NEW YORK, NY.- Kasher|Potamkin presents Tim Hailand: New Gold Dream, the artists first solo exhibition in New York in over a decade. On view will be Hailands latest series of photographs of performers, artists and gymnasts printed directly on toile de Jouy fabric. Each piece is unique and will be mounted over a large-scale installation of the same toile de Jouy fabric found in the works, thereby creating an environment that references the French countryside room which inspired the series. The majority of images were shot in either France or Hollywood.
New Gold Dream refers to the title of a 1982 Simple Minds album that inspires and reverberates with the same stirring, romantic mood of Hailands work. Creating unexpected juxtapositions, Hailand engages in a dynamic that ultimately abstracts his portraits into something entirely new. Rarely using professional models, Hailand says, I like to photograph people who have become the way they look because of what they do. Form following function. The process of what they do is in their being."

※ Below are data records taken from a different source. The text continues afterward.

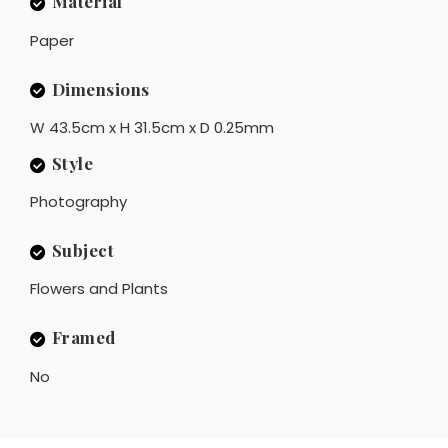
Material
Paper
Dimensions
W 43.5cm x H 31.5cm x D 0.25mm
Style
Photography
Subject
Flowers and Plants
Framed
No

Hailand disrupts the naturalism of his portraiture by printing his photographs onto an existing patterned fabric, which he considers a ready-made. His subjects become inscribed with the pattern of the fabric and in some, he incorporates subjects who are already heavily tattooed themselves. Contemporary photographic imagery intrudes on images of 18th century pastoral life: Butterflies, classical ruins, a couple strolling, or stepping off a boat. By integrating another artisans design with his own images, Hailand embarks on a collaboration that seeks not perfection but rather a beauty in the possibilities of chance.
Hailand is interested in performance on stage, as well as how one constructs and performs their own identity. He explores representations of both real and fake identities: A performance artist, a wax figurine, a classical statue, or tattoo parlor. In this work, Hailand seeks the points where identities overlap or sometimes fade into memory. He includes for instance a series of self-portraits created in Room 16 of L'Hotel in Paris, the room in which Oscar Wilde died in 1900.

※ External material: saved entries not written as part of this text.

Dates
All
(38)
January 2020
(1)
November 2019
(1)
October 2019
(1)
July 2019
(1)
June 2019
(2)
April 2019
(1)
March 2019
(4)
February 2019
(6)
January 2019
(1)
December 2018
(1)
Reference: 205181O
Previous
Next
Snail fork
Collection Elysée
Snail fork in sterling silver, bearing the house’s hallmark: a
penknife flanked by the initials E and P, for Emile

Hailands passion for printing on patterned fabric began while doing an artists residency at Claude Monets former home and gardens in Giverny, France. His bedroom, covered in a classic provincial red on white toile de Jouy wallpaper, ignited his love of the pattern. He allowed himself to engage solely in the process, and this body of work was born. To Hailand, the highly stylized environments found on the fabric mimic the idealized selves that his subjects seek to portray in his photographs.

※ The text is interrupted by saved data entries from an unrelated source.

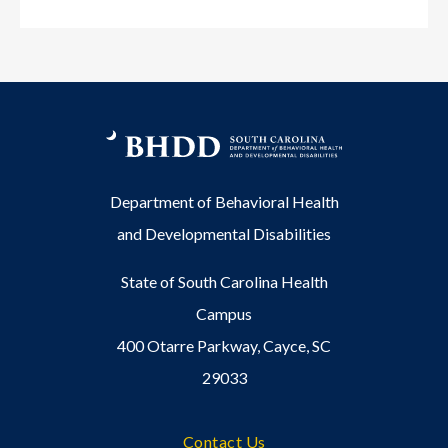
Department of Behavioral Health
and Developmental Disabilities
State of South Carolina Health
Campus
400 Otarre Parkway, Cayce, SC
29033
Footer
Contact Us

Tim Hailand was born in Buffalo, New York in 1965. He has exhibited internationally, including solo shows at Claudia Gian Ferrari, Milano, Italy; Baldwin Gallery, Aspen, CO; CRG Gallery, New York, NY; Untitled Projects, Berlin, Germany; and Rhona Hoffman Gallery, Chicago, IL. In 2012 he was awarded The Claude Monet Giverny / Versailles residency in Giverny, and in 2013 The Robert Rauschenberg Studio program in Captiva Island. In 2014 he became an Artist in Residence at The Center for Art and Performance UCLA. He has collaborated on a series of photo books with, amongst others, Robert Wilson, Marina Abramovic, and Rufus Wainwright. Hailand currently lives and works in Los Angeles.